Over breakfast my wife and I listened to the Turkish reports on the invasion, which the Turkish government has opposed by the way.
“They’re saying there’s no Internet in Ukraine right now,” my wife said.
But when I messaged Gokhan, he immediately replied. “Nope. I still got mine.” At the moment, he was standing in line at a supermarket, stocking up on groceries. “Once I get home, I don’t plan on going anywhere for at least the next 2-3 days.” He also wanted to grab some cash, but when he went to his local ATM, a line of several hundred people were waiting. “I’ll just have to try my luck again in the afternoon. Don’t worry about me, bro! I’ll survive one way or the other.”
I wished my old friend well, and to lay low, which I knew he would. He’s always been resourceful, a survivor. That’s something we have always had in common perhaps.
As I was writing this, I got another message. It was from John Driscoll, an old colleague from my days reporting at The Eureka Times-Standard. He wanted to know if I was OK. There he was in California, worrying about me in Turkey while I was worrying about my friend in Kiev.
After chatting with him, I took my son Leo to the market up the street.
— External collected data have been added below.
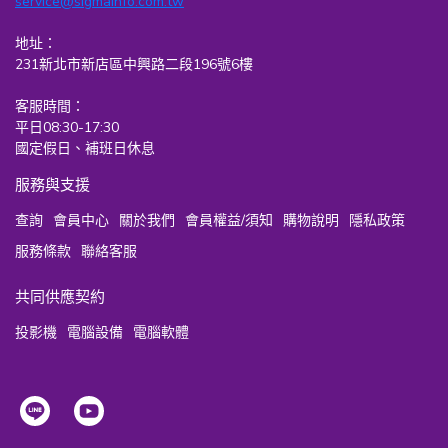
service@sigmainfo.com.tw
地址：
231新北市新店區中興路二段196號6樓
客服時間：
平日08:30-17:30
國定假日、補班日休息
服務與支援
查詢
會員中心
關於我們
會員權益/須知
購物說明
隱私政策
服務條款
聯絡客服
共同供應契約
投影機
電腦設備
電腦軟體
As we walked up the hill, I looked over my shoulder at the Bosphorus. Russian vessels, even war ships, pass by all the time, but that morning nothing seemed different. I guess it’s all a perspective. After all, we are just across the Black Sea, and as the old saying goes, “When our neighbor’s house is on fire, it’s time to look after our own.”
Early Friday morning, I woke to see that airstrikes had hit Kiev overnight.
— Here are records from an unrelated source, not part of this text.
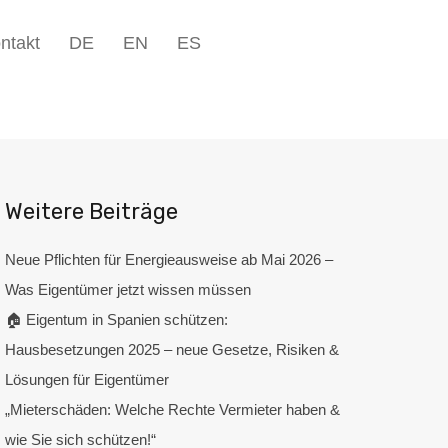
Unternehmen▾
Blog
Kontakt
DE
EN
ES
ntakt
DE
EN
ES
+49 5223 1801598
Weitere Beiträge
Neue Pflichten für Energieausweise ab Mai 2026 –
Was Eigentümer jetzt wissen müssen
🏠 Eigentum in Spanien schützen:
Hausbesetzungen 2025 – neue Gesetze, Risiken &
Lösungen für Eigentümer
„Mieterschäden: Welche Rechte Vermieter haben &
wie Sie sich schützen!“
“You still there?” I urgently messaged. He was. Again, living on the city’s outskirts left his neighborhood untouched. The good news? His company was transferring him and others to the company’s offices in Chisanau, the capital of nearby Moldova. They were scheduled to leave by car early Saturday morning.
“It’s just temporary, like three months,” Gokhan said. “But at least I’m getting the fuck out of here!”
I wished him luck.
James Tressler, a former Lost Coast resident, is a writer and teacher living in Istanbul.